The club's stance on selling players from its academy means, unfortunately, the American owners may view this exciting, passionate, leader-born defender as a sellable asset to fund the next wunderkind from South America or to offset their more dubious recruits. Perhaps Cobham, Chelsea's renowned academy, has been giving lessons on Spartan military training and tactics that have evaded the senior team. Valuing the physical capabilities of youth is profitable and can provide success, provided it is the right youth. That is the balance that is yet to be struck. There are young beasts in this team like Mudryk, Palmer, Badiashile and Colwill. They just need to be moulded, mixed into the mash with experienced pros who can grab them by the scruff of their necks in games when they're showing the headlessness that has characterised a lot of Chelsea's season thus far and the season previous. Money cannot buy cohesion, but it could certainly have helped this team mitigate the disasters that have, occasionally, been seen on the pitch this season.

The team lacks everything that has gone before for Chelsea teams of the past two decades. There are few stars on the pitch, in spite of the money spent on all these players. The homegrown players are only at the start of their careers. Their goalkeeper situation is, at best, questionable - though I am a big fan of Djordje Petrovic.
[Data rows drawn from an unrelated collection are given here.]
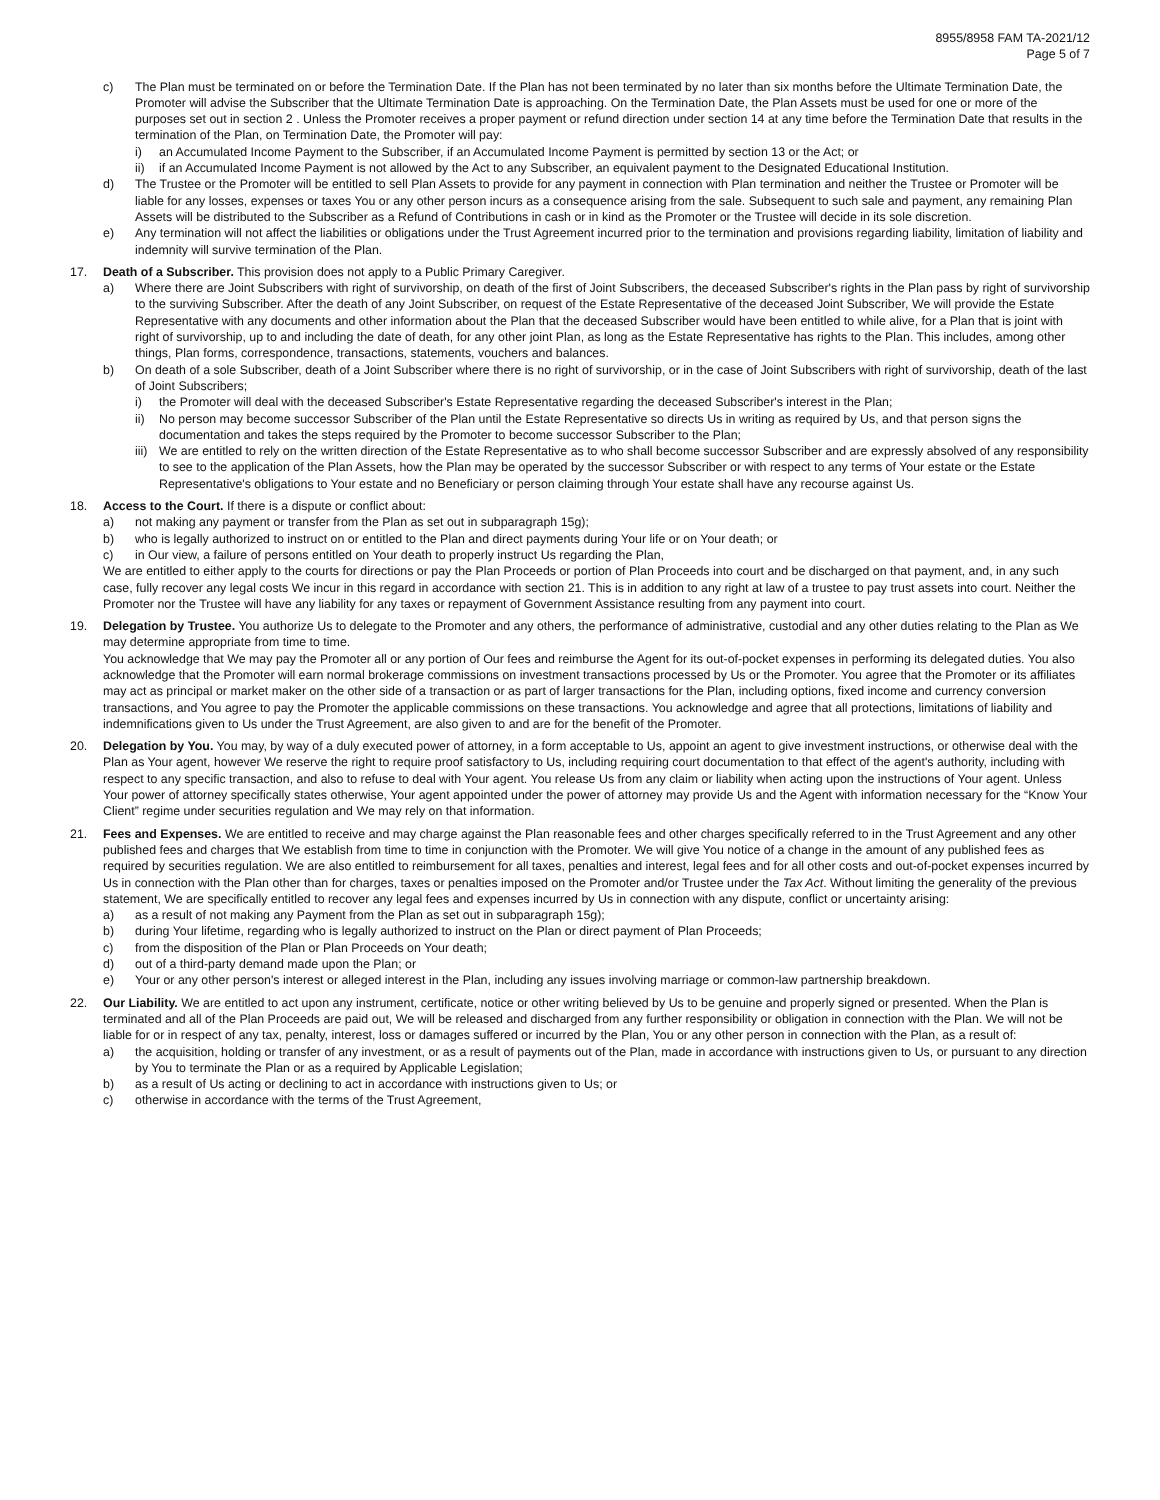8955/8958 FAM TA-2021/12
Page 5 of 7
c) The Plan must be terminated on or before the Termination Date. If the Plan has not been terminated by no later than six months before the Ultimate Termination Date, the Promoter will advise the Subscriber that the Ultimate Termination Date is approaching. On the Termination Date, the Plan Assets must be used for one or more of the purposes set out in section 2 . Unless the Promoter receives a proper payment or refund direction under section 14 at any time before the Termination Date that results in the termination of the Plan, on Termination Date, the Promoter will pay:
i) an Accumulated Income Payment to the Subscriber, if an Accumulated Income Payment is permitted by section 13 or the Act; or
ii) if an Accumulated Income Payment is not allowed by the Act to any Subscriber, an equivalent payment to the Designated Educational Institution.
d) The Trustee or the Promoter will be entitled to sell Plan Assets to provide for any payment in connection with Plan termination and neither the Trustee or Promoter will be liable for any losses, expenses or taxes You or any other person incurs as a consequence arising from the sale. Subsequent to such sale and payment, any remaining Plan Assets will be distributed to the Subscriber as a Refund of Contributions in cash or in kind as the Promoter or the Trustee will decide in its sole discretion.
e) Any termination will not affect the liabilities or obligations under the Trust Agreement incurred prior to the termination and provisions regarding liability, limitation of liability and indemnity will survive termination of the Plan.
17. Death of a Subscriber. This provision does not apply to a Public Primary Caregiver.
a) Where there are Joint Subscribers with right of survivorship, on death of the first of Joint Subscribers, the deceased Subscriber's rights in the Plan pass by right of survivorship to the surviving Subscriber. After the death of any Joint Subscriber, on request of the Estate Representative of the deceased Joint Subscriber, We will provide the Estate Representative with any documents and other information about the Plan that the deceased Subscriber would have been entitled to while alive, for a Plan that is joint with right of survivorship, up to and including the date of death, for any other joint Plan, as long as the Estate Representative has rights to the Plan. This includes, among other things, Plan forms, correspondence, transactions, statements, vouchers and balances.
b) On death of a sole Subscriber, death of a Joint Subscriber where there is no right of survivorship, or in the case of Joint Subscribers with right of survivorship, death of the last of Joint Subscribers;
i) the Promoter will deal with the deceased Subscriber's Estate Representative regarding the deceased Subscriber's interest in the Plan;
ii) No person may become successor Subscriber of the Plan until the Estate Representative so directs Us in writing as required by Us, and that person signs the documentation and takes the steps required by the Promoter to become successor Subscriber to the Plan;
iii)
We are entitled to rely on the written direction of the Estate Representative as to who shall become successor Subscriber and are expressly absolved of any responsibility to see to the application of the Plan Assets, how the Plan may be operated by the successor Subscriber or with respect to any terms of Your estate or the Estate Representative's obligations to Your estate and no Beneficiary or person claiming through Your estate shall have any recourse against Us.
18. Access to the Court. If there is a dispute or conflict about:
a) not making any payment or transfer from the Plan as set out in subparagraph 15g);
b) who is legally authorized to instruct on or entitled to the Plan and direct payments during Your life or on Your death; or
c) in Our view, a failure of persons entitled on Your death to properly instruct Us regarding the Plan,
We are entitled to either apply to the courts for directions or pay the Plan Proceeds or portion of Plan Proceeds into court and be discharged on that payment, and, in any such case, fully recover any legal costs We incur in this regard in accordance with section 21. This is in addition to any right at law of a trustee to pay trust assets into court. Neither the Promoter nor the Trustee will have any liability for any taxes or repayment of Government Assistance resulting from any payment into court.
19. Delegation by Trustee. You authorize Us to delegate to the Promoter and any others, the performance of administrative, custodial and any other duties relating to the Plan as We may determine appropriate from time to time.
You acknowledge that We may pay the Promoter all or any portion of Our fees and reimburse the Agent for its out-of-pocket expenses in performing its delegated duties. You also acknowledge that the Promoter will earn normal brokerage commissions on investment transactions processed by Us or the Promoter. You agree that the Promoter or its affiliates may act as principal or market maker on the other side of a transaction or as part of larger transactions for the Plan, including options, fixed income and currency conversion transactions, and You agree to pay the Promoter the applicable commissions on these transactions. You acknowledge and agree that all protections, limitations of liability and indemnifications given to Us under the Trust Agreement, are also given to and are for the benefit of the Promoter.
20. Delegation by You. You may, by way of a duly executed power of attorney, in a form acceptable to Us, appoint an agent to give investment instructions, or otherwise deal with the Plan as Your agent, however We reserve the right to require proof satisfactory to Us, including requiring court documentation to that effect of the agent's authority, including with respect to any specific transaction, and also to refuse to deal with Your agent. You release Us from any claim or liability when acting upon the instructions of Your agent. Unless Your power of attorney specifically states otherwise, Your agent appointed under the power of attorney may provide Us and the Agent with information necessary for the “Know Your Client” regime under securities regulation and We may rely on that information.
21. Fees and Expenses. We are entitled to receive and may charge against the Plan reasonable fees and other charges specifically referred to in the Trust Agreement and any other published fees and charges that We establish from time to time in conjunction with the Promoter. We will give You notice of a change in the amount of any published fees as required by securities regulation. We are also entitled to reimbursement for all taxes, penalties and interest, legal fees and for all other costs and out-of-pocket expenses incurred by Us in connection with the Plan other than for charges, taxes or penalties imposed on the Promoter and/or Trustee under the Tax Act. Without limiting the generality of the previous statement, We are specifically entitled to recover any legal fees and expenses incurred by Us in connection with any dispute, conflict or uncertainty arising:
a) as a result of not making any Payment from the Plan as set out in subparagraph 15g);
b) during Your lifetime, regarding who is legally authorized to instruct on the Plan or direct payment of Plan Proceeds;
c) from the disposition of the Plan or Plan Proceeds on Your death;
d) out of a third-party demand made upon the Plan; or
e) Your or any other person's interest or alleged interest in the Plan, including any issues involving marriage or common-law partnership breakdown.
22. Our Liability. We are entitled to act upon any instrument, certificate, notice or other writing believed by Us to be genuine and properly signed or presented. When the Plan is terminated and all of the Plan Proceeds are paid out, We will be released and discharged from any further responsibility or obligation in connection with the Plan. We will not be liable for or in respect of any tax, penalty, interest, loss or damages suffered or incurred by the Plan, You or any other person in connection with the Plan, as a result of:
a) the acquisition, holding or transfer of any investment, or as a result of payments out of the Plan, made in accordance with instructions given to Us, or pursuant to any direction by You to terminate the Plan or as a required by Applicable Legislation;
b) as a result of Us acting or declining to act in accordance with instructions given to Us; or
c) otherwise in accordance with the terms of the Trust Agreement,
The team currently are missing the adoration of the fans. This is somewhat fair enough considering this is a fairly new team, and two of its three most experienced players are perenially injured. However, the fans need connections on the pitch. When Chelsea recently played Fulham, the biggest cheer a player on the pitch got was for Willian, once a darling of Stamford Bridge but now playing for our closest rivals. That is telling. The club currently lack a culture for fans to get behind, which begets a hostile atmosphere if the time doesn't play well. This team, with the exception of a few veyr notable performances, have not played well at all this season. Something's gotta give.